## [Given data]
· · · ·

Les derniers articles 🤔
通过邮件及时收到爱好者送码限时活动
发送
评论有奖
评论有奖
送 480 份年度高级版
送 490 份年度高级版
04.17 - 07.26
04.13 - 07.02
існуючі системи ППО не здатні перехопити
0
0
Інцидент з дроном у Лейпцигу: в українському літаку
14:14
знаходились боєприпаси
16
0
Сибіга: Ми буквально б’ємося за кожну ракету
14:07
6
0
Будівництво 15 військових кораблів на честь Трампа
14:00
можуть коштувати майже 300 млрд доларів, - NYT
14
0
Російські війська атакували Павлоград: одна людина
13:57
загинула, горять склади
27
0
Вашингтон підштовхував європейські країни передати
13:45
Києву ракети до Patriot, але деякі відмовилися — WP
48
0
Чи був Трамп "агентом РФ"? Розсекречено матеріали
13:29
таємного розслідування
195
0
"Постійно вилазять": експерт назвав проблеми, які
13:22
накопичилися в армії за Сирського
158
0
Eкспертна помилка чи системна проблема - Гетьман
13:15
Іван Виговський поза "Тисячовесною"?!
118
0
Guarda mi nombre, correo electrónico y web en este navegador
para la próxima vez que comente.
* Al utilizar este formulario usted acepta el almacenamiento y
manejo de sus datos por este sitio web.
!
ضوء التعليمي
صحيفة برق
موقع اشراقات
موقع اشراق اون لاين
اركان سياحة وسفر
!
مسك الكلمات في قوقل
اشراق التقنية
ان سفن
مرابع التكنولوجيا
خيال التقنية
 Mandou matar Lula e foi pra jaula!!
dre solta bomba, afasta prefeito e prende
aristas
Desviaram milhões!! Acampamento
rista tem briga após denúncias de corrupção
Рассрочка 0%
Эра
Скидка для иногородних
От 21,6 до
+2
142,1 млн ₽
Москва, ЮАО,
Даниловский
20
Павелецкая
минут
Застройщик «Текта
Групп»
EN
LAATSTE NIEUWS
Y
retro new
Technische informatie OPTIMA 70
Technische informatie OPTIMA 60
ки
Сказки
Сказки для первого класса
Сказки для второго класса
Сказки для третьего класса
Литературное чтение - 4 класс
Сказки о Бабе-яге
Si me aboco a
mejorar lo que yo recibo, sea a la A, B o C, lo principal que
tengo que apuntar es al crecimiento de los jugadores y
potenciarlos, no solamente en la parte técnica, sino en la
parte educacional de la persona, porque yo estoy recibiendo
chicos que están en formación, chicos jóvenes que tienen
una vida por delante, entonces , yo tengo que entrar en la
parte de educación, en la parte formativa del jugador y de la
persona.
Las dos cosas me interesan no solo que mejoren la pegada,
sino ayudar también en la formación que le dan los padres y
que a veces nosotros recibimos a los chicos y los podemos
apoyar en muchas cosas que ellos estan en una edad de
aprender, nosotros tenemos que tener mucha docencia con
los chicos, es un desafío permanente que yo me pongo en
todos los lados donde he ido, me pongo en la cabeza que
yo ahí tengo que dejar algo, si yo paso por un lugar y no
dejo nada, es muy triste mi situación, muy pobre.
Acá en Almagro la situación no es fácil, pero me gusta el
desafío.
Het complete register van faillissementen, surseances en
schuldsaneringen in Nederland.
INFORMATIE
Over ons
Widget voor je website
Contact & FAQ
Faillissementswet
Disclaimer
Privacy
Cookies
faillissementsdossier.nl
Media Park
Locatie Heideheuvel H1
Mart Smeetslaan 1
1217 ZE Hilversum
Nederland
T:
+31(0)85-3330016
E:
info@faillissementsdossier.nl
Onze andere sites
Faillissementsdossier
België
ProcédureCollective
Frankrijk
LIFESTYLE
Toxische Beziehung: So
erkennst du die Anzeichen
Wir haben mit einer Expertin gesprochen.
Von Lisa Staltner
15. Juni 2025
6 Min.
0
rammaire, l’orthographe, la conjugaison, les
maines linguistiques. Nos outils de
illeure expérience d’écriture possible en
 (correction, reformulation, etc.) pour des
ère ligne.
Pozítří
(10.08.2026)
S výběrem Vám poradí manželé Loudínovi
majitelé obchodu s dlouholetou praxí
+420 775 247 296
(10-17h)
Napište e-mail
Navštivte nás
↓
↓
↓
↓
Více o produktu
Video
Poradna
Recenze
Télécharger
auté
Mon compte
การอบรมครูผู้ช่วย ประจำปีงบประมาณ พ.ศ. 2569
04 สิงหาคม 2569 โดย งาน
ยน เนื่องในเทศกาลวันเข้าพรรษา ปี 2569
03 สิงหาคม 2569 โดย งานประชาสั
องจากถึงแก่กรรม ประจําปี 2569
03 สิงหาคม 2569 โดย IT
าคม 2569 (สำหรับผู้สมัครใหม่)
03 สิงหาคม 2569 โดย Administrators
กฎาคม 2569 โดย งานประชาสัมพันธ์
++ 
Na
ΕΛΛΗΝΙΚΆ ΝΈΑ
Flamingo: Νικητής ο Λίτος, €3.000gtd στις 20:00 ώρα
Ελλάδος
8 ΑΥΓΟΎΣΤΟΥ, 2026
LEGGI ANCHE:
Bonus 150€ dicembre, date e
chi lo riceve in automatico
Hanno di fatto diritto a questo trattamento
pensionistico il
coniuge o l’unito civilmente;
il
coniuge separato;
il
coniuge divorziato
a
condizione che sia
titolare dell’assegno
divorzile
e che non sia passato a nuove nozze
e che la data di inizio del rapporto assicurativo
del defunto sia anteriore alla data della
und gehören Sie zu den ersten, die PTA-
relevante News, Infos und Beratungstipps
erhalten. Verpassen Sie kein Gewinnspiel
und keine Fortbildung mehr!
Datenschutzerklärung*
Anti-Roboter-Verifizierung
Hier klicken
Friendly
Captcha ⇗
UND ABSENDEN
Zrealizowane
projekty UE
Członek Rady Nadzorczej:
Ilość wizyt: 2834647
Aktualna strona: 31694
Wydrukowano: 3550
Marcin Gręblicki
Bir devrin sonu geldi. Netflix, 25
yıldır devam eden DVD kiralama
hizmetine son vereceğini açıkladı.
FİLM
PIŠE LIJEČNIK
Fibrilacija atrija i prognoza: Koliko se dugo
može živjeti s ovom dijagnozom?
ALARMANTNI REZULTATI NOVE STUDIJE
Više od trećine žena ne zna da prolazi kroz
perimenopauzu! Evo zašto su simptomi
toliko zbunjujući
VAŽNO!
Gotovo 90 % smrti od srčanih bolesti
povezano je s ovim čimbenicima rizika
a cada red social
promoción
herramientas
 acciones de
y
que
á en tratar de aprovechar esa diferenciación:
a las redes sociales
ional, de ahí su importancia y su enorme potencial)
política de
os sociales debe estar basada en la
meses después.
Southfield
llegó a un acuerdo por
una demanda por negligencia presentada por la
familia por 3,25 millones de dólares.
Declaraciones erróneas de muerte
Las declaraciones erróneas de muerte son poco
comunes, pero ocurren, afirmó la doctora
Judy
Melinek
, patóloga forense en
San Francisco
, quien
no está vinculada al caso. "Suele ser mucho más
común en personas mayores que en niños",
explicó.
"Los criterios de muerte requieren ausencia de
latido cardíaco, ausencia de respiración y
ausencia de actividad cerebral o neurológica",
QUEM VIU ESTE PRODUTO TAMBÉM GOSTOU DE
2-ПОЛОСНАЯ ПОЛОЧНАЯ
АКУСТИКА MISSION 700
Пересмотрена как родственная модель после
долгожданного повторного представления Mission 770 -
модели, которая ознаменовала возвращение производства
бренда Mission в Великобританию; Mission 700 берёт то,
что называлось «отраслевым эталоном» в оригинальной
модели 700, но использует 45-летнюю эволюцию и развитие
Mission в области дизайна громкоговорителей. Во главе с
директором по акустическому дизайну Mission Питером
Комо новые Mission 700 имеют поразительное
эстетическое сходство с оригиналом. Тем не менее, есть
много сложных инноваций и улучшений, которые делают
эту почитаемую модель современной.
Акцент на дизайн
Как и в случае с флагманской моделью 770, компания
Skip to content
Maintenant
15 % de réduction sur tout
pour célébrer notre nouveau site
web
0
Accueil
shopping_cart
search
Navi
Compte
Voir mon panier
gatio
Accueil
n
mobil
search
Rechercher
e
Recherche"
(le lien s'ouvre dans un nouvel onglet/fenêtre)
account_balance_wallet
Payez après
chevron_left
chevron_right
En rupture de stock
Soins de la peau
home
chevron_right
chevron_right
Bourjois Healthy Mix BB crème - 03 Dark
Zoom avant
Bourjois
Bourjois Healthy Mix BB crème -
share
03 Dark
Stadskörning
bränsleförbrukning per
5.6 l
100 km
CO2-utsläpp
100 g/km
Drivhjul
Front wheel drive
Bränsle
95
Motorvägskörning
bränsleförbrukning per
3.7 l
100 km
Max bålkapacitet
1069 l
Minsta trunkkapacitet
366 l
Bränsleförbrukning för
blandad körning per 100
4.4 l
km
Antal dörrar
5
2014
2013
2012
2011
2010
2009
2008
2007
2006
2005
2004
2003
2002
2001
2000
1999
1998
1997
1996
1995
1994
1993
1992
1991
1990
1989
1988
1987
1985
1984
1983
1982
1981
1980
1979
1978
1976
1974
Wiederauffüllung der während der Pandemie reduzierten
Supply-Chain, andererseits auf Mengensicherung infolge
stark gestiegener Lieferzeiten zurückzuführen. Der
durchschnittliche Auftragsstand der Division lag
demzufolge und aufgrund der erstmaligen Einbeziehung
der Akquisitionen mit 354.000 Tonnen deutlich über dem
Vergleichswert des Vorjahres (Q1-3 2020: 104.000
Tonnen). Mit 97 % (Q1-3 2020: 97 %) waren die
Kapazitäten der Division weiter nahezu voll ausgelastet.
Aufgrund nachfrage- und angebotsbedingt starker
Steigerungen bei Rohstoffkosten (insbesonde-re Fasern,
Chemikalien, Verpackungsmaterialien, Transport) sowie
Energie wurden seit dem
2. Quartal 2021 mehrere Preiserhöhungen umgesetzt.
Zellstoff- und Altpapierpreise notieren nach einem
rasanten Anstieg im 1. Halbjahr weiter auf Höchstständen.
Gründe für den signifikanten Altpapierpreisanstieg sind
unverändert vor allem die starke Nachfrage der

· · · ·

## [Action item]
All lines above that include the word "sino" must be copied into the answer.

## [Result]
potenciarlos, no solamente en la parte técnica, sino en la
sino ayudar también en la formación que le dan los padres y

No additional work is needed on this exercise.